702 F2d 984 United States v. Roper

702 F.2d 984

UNITED STATES of America, Plaintiff-Appellant,
James Morrow ROPER, Defendant-Appellee.

No. 82-8476.

United States Court of Appeals,
Eleventh Circuit.

April 15, 1983.

Julie E. Carnes, Asst. U.S. Atty., Atlanta, Ga., for plaintiff-appellant.

H. Darrell Greene, Marietta, Ga., for defendant-appellee.

Appeal from the United States District Court for the Northern District of Georgia.

Before GODBOLD, Chief Judge, RONEY, Circuit Judge, and O'KELLEY*, District Judge.

RONEY, Circuit Judge:

view counter

A bail bond company flyer describing James Roper and his vehicle stated that Roper was wanted for federal bail jumping. A police officer who had seen the flyer stopped Roper's car and approached it with his gun drawn. As he got out of the car, Roper surrendered a gun which had been on his ankle. When Roper was indicted under 18 U.S.C.A. Sec. 922(h) and 18 U.S.C.A. App. Sec. 1202, which prohibit the receipt and possession of a gun by a convicted felon, he moved to suppress the gun as the fruit of an unlawful arrest. The district court granted the motion, and the Government appeals. 18 U.S.C.A. Sec. 3731. Because the officer's encounter with Roper constituted an investigative stop supported by reasonable suspicion, not an arrest, we reverse. Under the facts of this case, we hold that a drawn gun by a police officer did not convert an otherwise investigative stop into an arrest, and that the bail bond flyer was sufficient to create reasonable suspicion.


The district court found the encounter to be an arrest lacking the requisite probable cause. We agree that there was not probable cause to make an arrest when the car was first stopped. If there was merely an investigatory stop, however, only reasonable suspicion is required to pass constitutional muster. Terry v. Ohio, 392 U.S. 1, 88 S.Ct. 1868, 20 L.Ed.2d 889 (1968).


The distinction between an arrest and an investigatory stop depends upon the nature and degree of the intrusion under all the facts of the particular encounter. See United States v. Hill, 626 F.2d 429 (5th Cir.1980); United States v. Ashcroft, 607 F.2d 1167 (5th Cir.1979), cert. denied, 446 U.S. 966, 100 S.Ct. 2944, 64 L.Ed.2d 826 (1980). The facts are important.


In May, 1981, after the district court for the Southern District of Alabama was notified that James Roper's appeal had been dismissed for want of prosecution, the district court clerk sent a notice to Roper, presumably at his last known address, and to Cotton Belt Insurance Company, the co-signer of Roper's appearance bond, requesting that Roper be surrendered to the United States Marshal in Alabama. Under the terms of his bond, Roper was apparently permitted to be in Atlanta. It was later learned that his appeal had been erroneously dismissed. Prior to learning of that error, Cotton Belt sent instructions to its Atlanta affiliate to locate and apprehend Roper. As part of the effort to locate Roper, Sid Groome prepared a flyer which contained a picture of Roper, his description, his driver's license number, a description of his automobile, and his auto tag number. The flyer stated that Roper was wanted for federal bail jumping in the Southern District of Alabama, and requested anyone with information about him to contact the Dixie Bonding Company in Atlanta, Georgia. Groome's flyers were posted in some police stations. Major Sykes of the Atlanta Police Department saw the flyer in Groome's office, took one back to the police station, and posted it on the station bulletin board.
⁂
→ Tasks to complete:
a – In the court opinion in United States v. Roper, what did Roper hand over as he got out of his car?
b – Copy the data entries word for word, everything from the first line of the entries down to the line that contains "Tuliskan kode Posisi", including both of those lines.

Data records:
⁂
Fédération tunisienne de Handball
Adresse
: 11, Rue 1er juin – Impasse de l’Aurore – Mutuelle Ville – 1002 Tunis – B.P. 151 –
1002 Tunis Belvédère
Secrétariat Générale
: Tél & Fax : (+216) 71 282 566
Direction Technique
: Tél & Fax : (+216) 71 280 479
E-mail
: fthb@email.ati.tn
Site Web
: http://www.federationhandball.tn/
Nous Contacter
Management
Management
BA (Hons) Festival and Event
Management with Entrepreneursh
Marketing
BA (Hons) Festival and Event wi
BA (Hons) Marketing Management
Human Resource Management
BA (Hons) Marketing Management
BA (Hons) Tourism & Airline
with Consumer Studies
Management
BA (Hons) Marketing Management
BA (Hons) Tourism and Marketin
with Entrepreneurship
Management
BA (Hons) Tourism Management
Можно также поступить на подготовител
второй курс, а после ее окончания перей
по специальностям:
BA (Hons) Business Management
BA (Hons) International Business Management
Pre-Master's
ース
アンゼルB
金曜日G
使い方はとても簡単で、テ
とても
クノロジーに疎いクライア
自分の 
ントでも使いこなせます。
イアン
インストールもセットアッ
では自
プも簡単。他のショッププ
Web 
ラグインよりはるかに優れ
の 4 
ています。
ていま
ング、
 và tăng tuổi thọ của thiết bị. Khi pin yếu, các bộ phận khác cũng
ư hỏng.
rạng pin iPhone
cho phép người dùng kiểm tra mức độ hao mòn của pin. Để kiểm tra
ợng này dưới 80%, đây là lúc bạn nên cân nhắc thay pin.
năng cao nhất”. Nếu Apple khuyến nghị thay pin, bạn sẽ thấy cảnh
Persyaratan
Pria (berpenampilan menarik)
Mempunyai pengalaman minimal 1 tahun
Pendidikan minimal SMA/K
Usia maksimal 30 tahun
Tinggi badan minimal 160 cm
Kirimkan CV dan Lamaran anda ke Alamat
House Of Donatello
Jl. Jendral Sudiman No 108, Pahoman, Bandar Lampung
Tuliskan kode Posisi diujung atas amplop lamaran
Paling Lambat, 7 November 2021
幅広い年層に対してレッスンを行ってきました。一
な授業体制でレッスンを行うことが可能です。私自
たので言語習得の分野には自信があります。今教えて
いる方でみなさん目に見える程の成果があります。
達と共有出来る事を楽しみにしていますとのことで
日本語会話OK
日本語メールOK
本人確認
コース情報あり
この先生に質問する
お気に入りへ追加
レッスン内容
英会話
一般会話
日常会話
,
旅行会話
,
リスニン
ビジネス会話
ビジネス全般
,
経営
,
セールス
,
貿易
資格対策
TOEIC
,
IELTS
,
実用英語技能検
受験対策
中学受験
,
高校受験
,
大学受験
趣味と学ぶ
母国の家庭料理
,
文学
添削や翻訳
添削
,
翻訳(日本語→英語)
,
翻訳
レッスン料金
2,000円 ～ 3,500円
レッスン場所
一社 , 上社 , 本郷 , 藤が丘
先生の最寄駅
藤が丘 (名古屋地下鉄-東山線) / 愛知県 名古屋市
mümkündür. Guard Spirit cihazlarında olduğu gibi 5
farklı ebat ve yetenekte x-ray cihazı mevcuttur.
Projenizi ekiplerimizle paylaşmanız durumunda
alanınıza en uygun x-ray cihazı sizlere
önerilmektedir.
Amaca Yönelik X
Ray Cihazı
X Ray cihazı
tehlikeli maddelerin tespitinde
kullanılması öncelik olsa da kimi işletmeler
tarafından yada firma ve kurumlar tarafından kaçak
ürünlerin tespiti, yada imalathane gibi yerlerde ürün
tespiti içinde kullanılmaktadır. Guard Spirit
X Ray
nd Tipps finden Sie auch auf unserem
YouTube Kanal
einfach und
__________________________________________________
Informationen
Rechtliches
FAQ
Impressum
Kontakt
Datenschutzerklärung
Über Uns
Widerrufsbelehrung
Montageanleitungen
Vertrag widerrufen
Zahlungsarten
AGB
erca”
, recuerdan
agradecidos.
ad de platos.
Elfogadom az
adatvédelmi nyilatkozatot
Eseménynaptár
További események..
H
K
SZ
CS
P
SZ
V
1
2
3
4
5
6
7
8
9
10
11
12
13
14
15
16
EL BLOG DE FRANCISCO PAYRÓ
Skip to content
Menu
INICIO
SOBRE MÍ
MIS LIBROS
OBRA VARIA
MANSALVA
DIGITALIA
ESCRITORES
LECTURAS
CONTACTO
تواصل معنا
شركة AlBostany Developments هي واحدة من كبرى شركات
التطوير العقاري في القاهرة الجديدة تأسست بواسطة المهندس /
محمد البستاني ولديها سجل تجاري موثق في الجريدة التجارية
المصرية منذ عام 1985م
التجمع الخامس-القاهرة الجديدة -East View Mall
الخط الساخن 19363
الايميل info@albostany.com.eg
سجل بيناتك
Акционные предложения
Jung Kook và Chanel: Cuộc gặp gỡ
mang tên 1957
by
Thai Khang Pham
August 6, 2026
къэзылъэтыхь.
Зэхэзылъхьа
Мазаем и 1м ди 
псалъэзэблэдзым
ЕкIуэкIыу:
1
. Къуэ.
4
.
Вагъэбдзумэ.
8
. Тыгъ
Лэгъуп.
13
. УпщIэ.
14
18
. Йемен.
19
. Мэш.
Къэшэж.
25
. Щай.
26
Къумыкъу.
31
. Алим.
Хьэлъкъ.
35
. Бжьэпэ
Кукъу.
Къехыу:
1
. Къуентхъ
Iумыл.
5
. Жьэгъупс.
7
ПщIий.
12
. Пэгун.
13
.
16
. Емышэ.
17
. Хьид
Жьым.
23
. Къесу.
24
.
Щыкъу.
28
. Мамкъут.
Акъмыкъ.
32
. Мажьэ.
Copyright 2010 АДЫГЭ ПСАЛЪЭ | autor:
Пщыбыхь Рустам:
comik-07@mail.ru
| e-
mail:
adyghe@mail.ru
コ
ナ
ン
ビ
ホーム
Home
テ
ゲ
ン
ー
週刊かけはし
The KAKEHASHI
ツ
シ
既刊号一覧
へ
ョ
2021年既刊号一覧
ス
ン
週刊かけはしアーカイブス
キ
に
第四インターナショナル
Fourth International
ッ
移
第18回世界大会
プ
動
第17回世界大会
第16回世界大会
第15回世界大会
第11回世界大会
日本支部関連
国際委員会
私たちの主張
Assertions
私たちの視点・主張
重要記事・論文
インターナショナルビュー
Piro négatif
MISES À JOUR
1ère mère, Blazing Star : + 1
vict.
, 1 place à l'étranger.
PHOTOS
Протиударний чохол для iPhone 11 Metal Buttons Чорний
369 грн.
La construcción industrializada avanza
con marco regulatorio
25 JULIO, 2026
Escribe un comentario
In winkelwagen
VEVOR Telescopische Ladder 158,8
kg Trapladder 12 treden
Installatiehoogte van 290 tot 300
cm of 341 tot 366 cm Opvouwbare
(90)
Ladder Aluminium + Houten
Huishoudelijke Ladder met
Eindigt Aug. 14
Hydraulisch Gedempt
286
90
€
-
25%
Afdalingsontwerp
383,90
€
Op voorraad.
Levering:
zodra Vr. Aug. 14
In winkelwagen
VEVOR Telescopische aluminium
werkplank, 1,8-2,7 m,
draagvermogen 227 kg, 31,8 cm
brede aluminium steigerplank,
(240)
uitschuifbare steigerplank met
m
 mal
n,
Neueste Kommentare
⁂
→ Response list:
a – A gun that had been on his ankle.

b –
Fédération tunisienne de Handball
Adresse
: 11, Rue 1er juin – Impasse de l’Aurore – Mutuelle Ville – 1002 Tunis – B.P. 151 –
1002 Tunis Belvédère
Secrétariat Générale
: Tél & Fax : (+216) 71 282 566
Direction Technique
: Tél & Fax : (+216) 71 280 479
E-mail
: fthb@email.ati.tn
Site Web
: http://www.federationhandball.tn/
Nous Contacter
Management
Management
BA (Hons) Festival and Event
Management with Entrepreneursh
Marketing
BA (Hons) Festival and Event wi
BA (Hons) Marketing Management
Human Resource Management
BA (Hons) Marketing Management
BA (Hons) Tourism & Airline
with Consumer Studies
Management
BA (Hons) Marketing Management
BA (Hons) Tourism and Marketin
with Entrepreneurship
Management
BA (Hons) Tourism Management
Можно также поступить на подготовител
второй курс, а после ее окончания перей
по специальностям:
BA (Hons) Business Management
BA (Hons) International Business Management
Pre-Master's
ース
アンゼルB
金曜日G
使い方はとても簡単で、テ
とても
クノロジーに疎いクライア
自分の 
ントでも使いこなせます。
イアン
インストールもセットアッ
では自
プも簡単。他のショッププ
Web 
ラグインよりはるかに優れ
の 4 
ています。
ていま
ング、
 và tăng tuổi thọ của thiết bị. Khi pin yếu, các bộ phận khác cũng
ư hỏng.
rạng pin iPhone
cho phép người dùng kiểm tra mức độ hao mòn của pin. Để kiểm tra
ợng này dưới 80%, đây là lúc bạn nên cân nhắc thay pin.
năng cao nhất”. Nếu Apple khuyến nghị thay pin, bạn sẽ thấy cảnh
Persyaratan
Pria (berpenampilan menarik)
Mempunyai pengalaman minimal 1 tahun
Pendidikan minimal SMA/K
Usia maksimal 30 tahun
Tinggi badan minimal 160 cm
Kirimkan CV dan Lamaran anda ke Alamat
House Of Donatello
Jl. Jendral Sudiman No 108, Pahoman, Bandar Lampung
Tuliskan kode Posisi diujung atas amplop lamaran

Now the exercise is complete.